EDITED: the route works, passed an empty payload.

cris-oddball commented 1 year ago
  1. POST /service/:service-id/sms-sender/:sms-sender-id To update an SMS sender ID. The route works and returns a response indicating that the sms sender id was updated to have an updated inbound_number_id. However the GET response never changed, it is still "inbound_number_id": null

Have not tested in staging yet to see if the behavior is the same.

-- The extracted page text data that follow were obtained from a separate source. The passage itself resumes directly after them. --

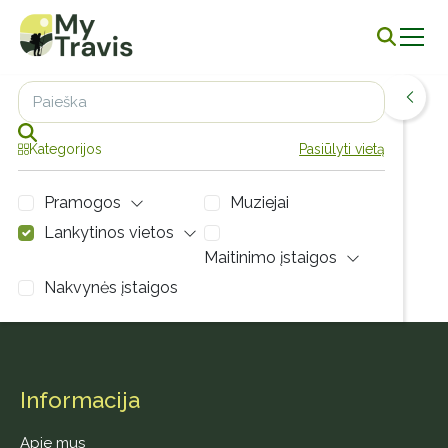
Leaflet
| Map
data ©
OpenStreetMap
contributors,
CC-BY-SA
,
+
−
Kategorijos
Pasiūlyti vietą
Pramogos
Muziejai
Lankytinos vietos
Maitinimo įstaigos
Nakvynės įstaigos
Visi
Šis sąrašas yra tuščias.
Informacija
Apie mus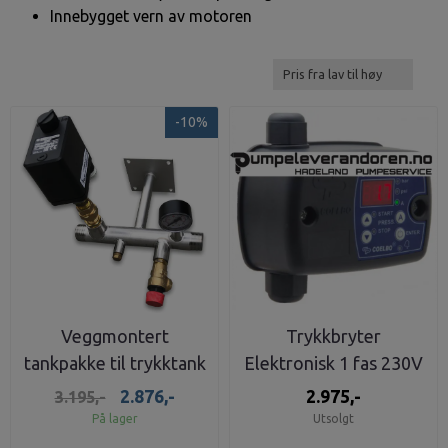
Innebygget vern av motoren
-10%
Veggmontert
Trykkbryter
tankpakke til trykktank
Elektronisk 1 fas 230V
2.876,-
2.975,-
3.195,-
På lager
Utsolgt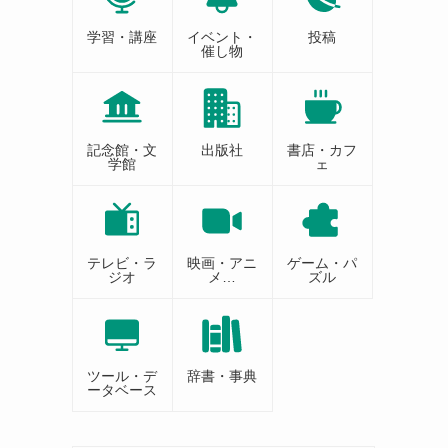
学習・講座
イベント・
投稿
催し物
記念館・文
出版社
書店・カフ
学館
ェ
テレビ・ラ
映画・アニ
ゲーム・パ
ジオ
メ…
ズル
ツール・デ
辞書・事典
ータベース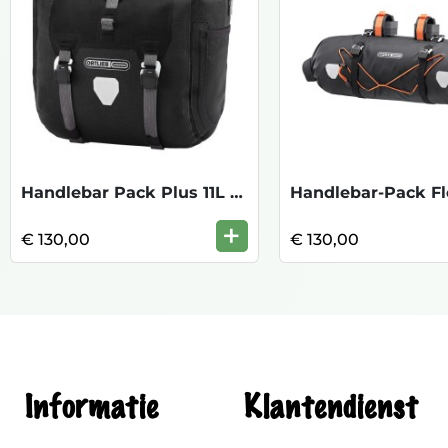
Handlebar Pack Plus 11L - Black
+
€ 130,00
€ 130,00
Informatie
Klantendienst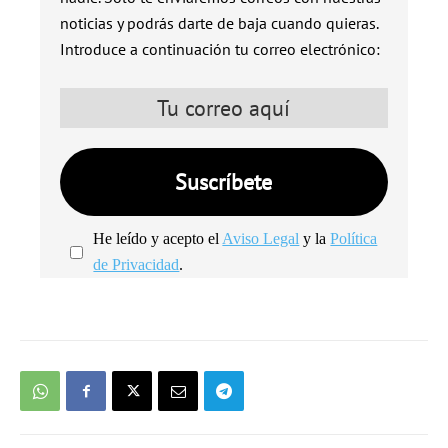
noticias y podrás darte de baja cuando quieras.
Introduce a continuación tu correo electrónico:
He leído y acepto el
Aviso Legal
y la
Política
de Privacidad
.
We're
by
SendX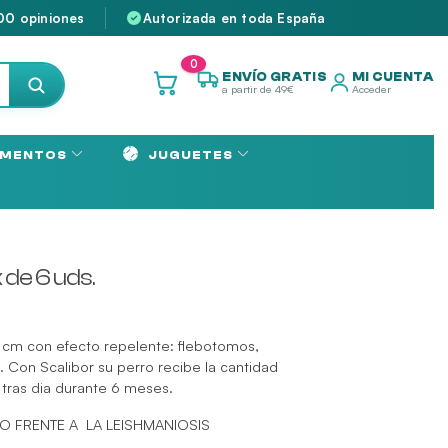
00 opiniones
Autorizada en toda España
0
ENVÍO GRATIS
MI CUENTA
a partir de 49€
Acceder
MENTOS
JUGUETES
de 6 uds.
48 cm con efecto repelente: flebotomos,
. Con Scalibor su perro recibe la cantidad
 tras dia durante 6 meses.
O FRENTE A LA LEISHMANIOSIS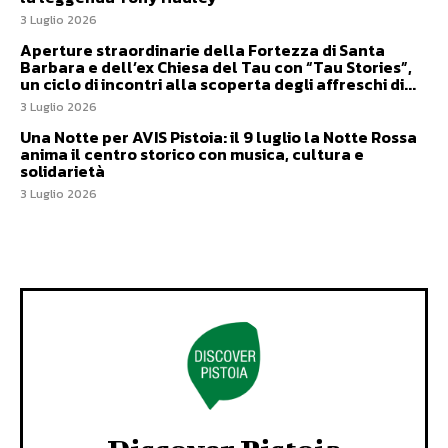
3 Luglio 2026
Aperture straordinarie della Fortezza di Santa
Barbara e dell’ex Chiesa del Tau con “Tau Stories”,
un ciclo di incontri alla scoperta degli affreschi di...
3 Luglio 2026
Una Notte per AVIS Pistoia: il 9 luglio la Notte Rossa
anima il centro storico con musica, cultura e
solidarietà
3 Luglio 2026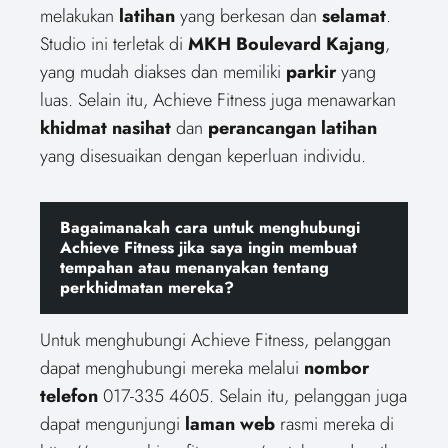
melakukan
latihan
yang berkesan dan
selamat
.
Studio ini terletak di
MKH Boulevard Kajang
,
yang mudah diakses dan memiliki
parkir
yang
luas. Selain itu, Achieve Fitness juga menawarkan
khidmat nasihat
dan
perancangan latihan
yang disesuaikan dengan keperluan individu.
Bagaimanakah cara untuk menghubungi
Achieve Fitness jika saya ingin membuat
tempahan atau menanyakan tentang
perkhidmatan mereka?
Untuk menghubungi Achieve Fitness, pelanggan
dapat menghubungi mereka melalui
nombor
telefon
017-335 4605. Selain itu, pelanggan juga
dapat mengunjungi
laman web
rasmi mereka di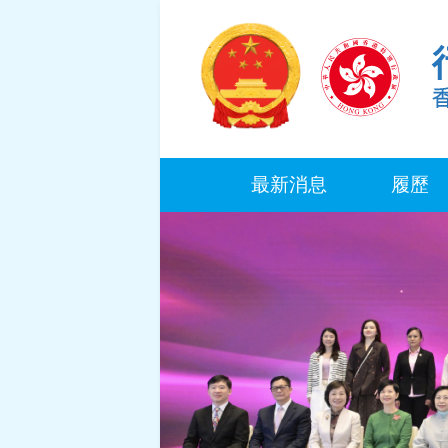
最新消息
履歷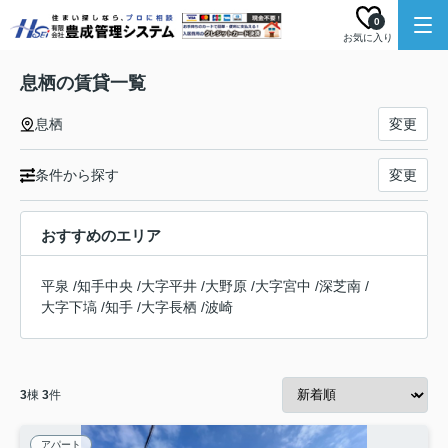
0
お気に入り
息栖の賃貸一覧
息栖
変更
条件から探す
変更
おすすめのエリア
平泉
/
知手中央
/
大字平井
/
大野原
/
大字宮中
/
深芝南
/
大字下塙
/
知手
/
大字長栖
/
波崎
3
棟
3
件
アパート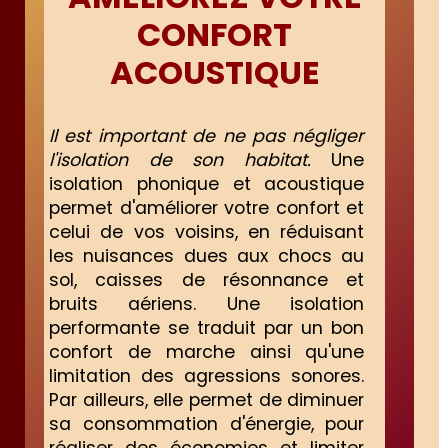
CONFORT
ACOUSTIQUE
Il est important de ne pas négliger
l'isolation de son habitat.
Une
isolation phonique et acoustique
permet d'améliorer votre confort et
celui de vos voisins, en réduisant
les nuisances dues aux chocs au
sol, caisses de résonnance et
bruits aériens. Une isolation
performante se traduit par un bon
confort de marche ainsi qu'une
limitation des agressions sonores.
Par ailleurs, elle permet de diminuer
sa consommation d'énergie, pour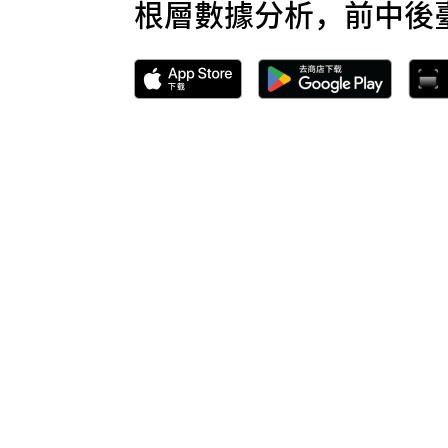
根層數據分析，前中後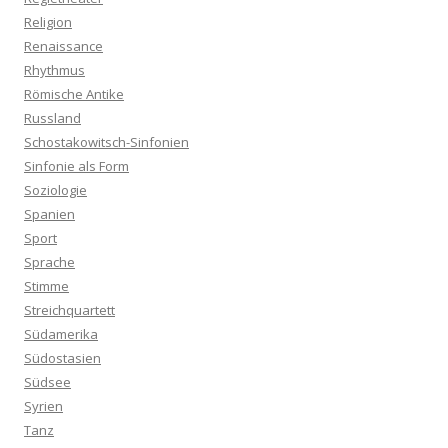
Religion
Renaissance
Rhythmus
Römische Antike
Russland
Schostakowitsch-Sinfonien
Sinfonie als Form
Soziologie
Spanien
Sport
Sprache
Stimme
Streichquartett
Südamerika
Südostasien
Südsee
Syrien
Tanz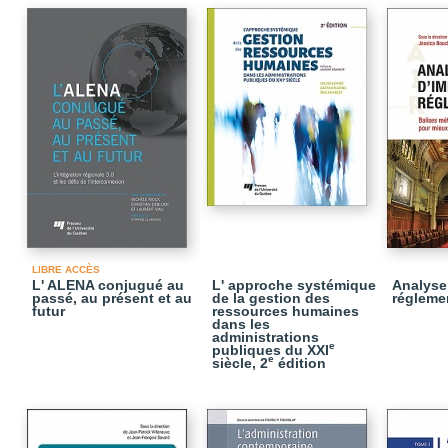
LIBRE ACCÈS
L' ALENA conjugué au
L' approche systémique
Analyse
passé, au présent et au
de la gestion des
réglemen
futur
ressources humaines
dans les
administrations
e
publiques du XXI
e
siècle, 2
édition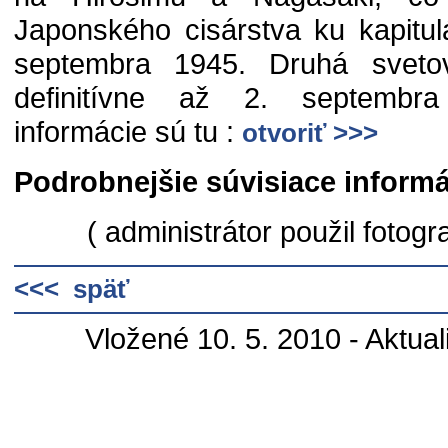
Japonského cisárstva ku kapitulá
septembra 1945. Druhá sveto
definitívne až 2. septembra
informácie sú tu :
otvoriť >>>
Podrobnejšie súvisiace informá
( administrátor použil fotogra
<<< späť
Vložené 10. 5. 2010 - Aktual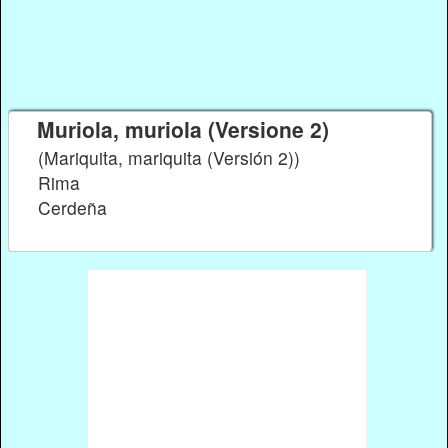
Muriola, muriola (Versione 2)
(Mariquita, mariquita (Versión 2))
Rima
Cerdeña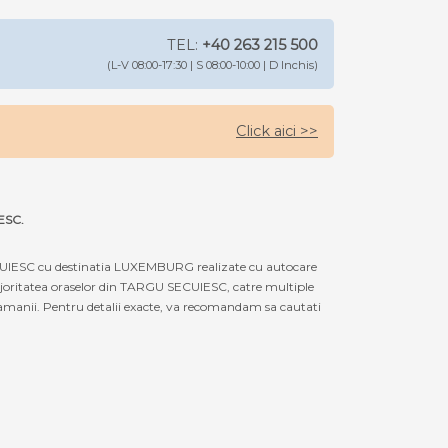
TEL:
+40 263 215 500
(L-V 08:00-17:30 | S 08:00-10:00 | D Inchis)
Click aici >>
ESC.
CUIESC cu destinatia LUXEMBURG realizate cu autocare
majoritatea oraselor din TARGU SECUIESC, catre multiple
amanii. Pentru detalii exacte, va recomandam sa cautati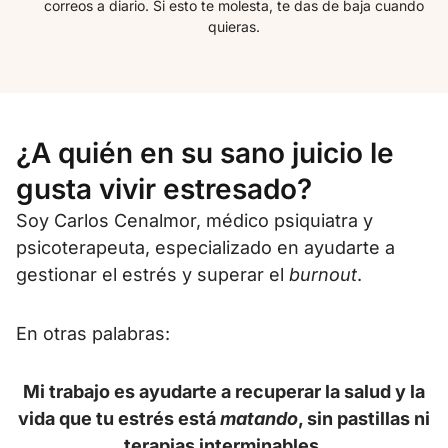
correos a diario. Si esto te molesta, te das de baja cuando
quieras.
¿A quién en su sano juicio le
gusta vivir estresado?
Soy Carlos Cenalmor, médico psiquiatra y
psicoterapeuta, especializado en ayudarte a
gestionar el estrés y superar el
burnout
.
En otras palabras:
Mi trabajo es ayudarte a recuperar la salud y la
vida que tu estrés está
matando
, sin pastillas ni
terapias interminables.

cris-oddball commented 1 year ago

QA SUMMARY

PASSING ROUTES (work as intended)

GET /_status POST v2/notifications/sms POST v2/notifications/email GET v2/notifications/:notification-id GET v2/notifications/ GET /service GET /service/:service-id GET /service/find-services-by-name?service_name=:service-name GET /service/:service-id/job GET /service/sms-senders POST /service/:service-id/sms-sender POST service/:service-id//callback POST service/:service-id//callback/:callback-id DEL service/:service-id//callback/:callback-id - returns 204 No Content and deletes the callback GET service/:service-id/callback GET service/:service-id/callback/:callback-id GET /service/:service-id/api-keys POST /service/:service-id/api-keys GET /inbound-number GET /inbound-number/available GET /inbound-number/service/:service-id POST /inbound-number POST /inbound-number/:inbound_number_id GET /organisations GET /provider-details GET /provider-details::provider-detail-id POST /provider-details/:provider-detail-id - this is just for update, could only update "active" field. GET /communication-item PUT /service/:service-id/whitelist - returns 204 no content GET /service/:service-id/whitelist POST /service/:service-id/sms-sender/:sms-sender-id/archive

FAILING ROUTES POST /service/:service-id/api-keys/revoke/:api-key-id passes - 202 Accepted reponse with null message response on Staging is an empty object {}

POST /service/:service-id/sms-sender/:sms-sender-id, updated inbound_number_id, however the GET response never changed, it is still "inbound_number_id": null failure

GET /service/:service-id/template JSON schema fails, does not include the properties 'service' or 'template_redacted' 'folder' 'service' 'service_letter_contact' 'template_redacted'

GET /service/:service-id/template/:template-id JSON schema fails, does not include the properties 'folder' 'service' 'service_letter_contact' 'template_redacted'

UNABLE TO TEST

DEL /provider-details/:provider-detail-id - cannot test until we know how to create one

POST v2/notifications/push - do not know how to test - unable to test in Perf { "errors": [ { "error": "NotImplementedError", "message": "Not implemented" } ], "status_code": 501 }

tabinda-syed commented 1 year ago

Please see the Flask Upgrade QA Results document for the list of issues remaining at this time.

kalbfled commented 1 year ago

I successfully deployed changes for this ticket to development. When we have verified that we get the correct overnight billing stats, the PR will be ready for review.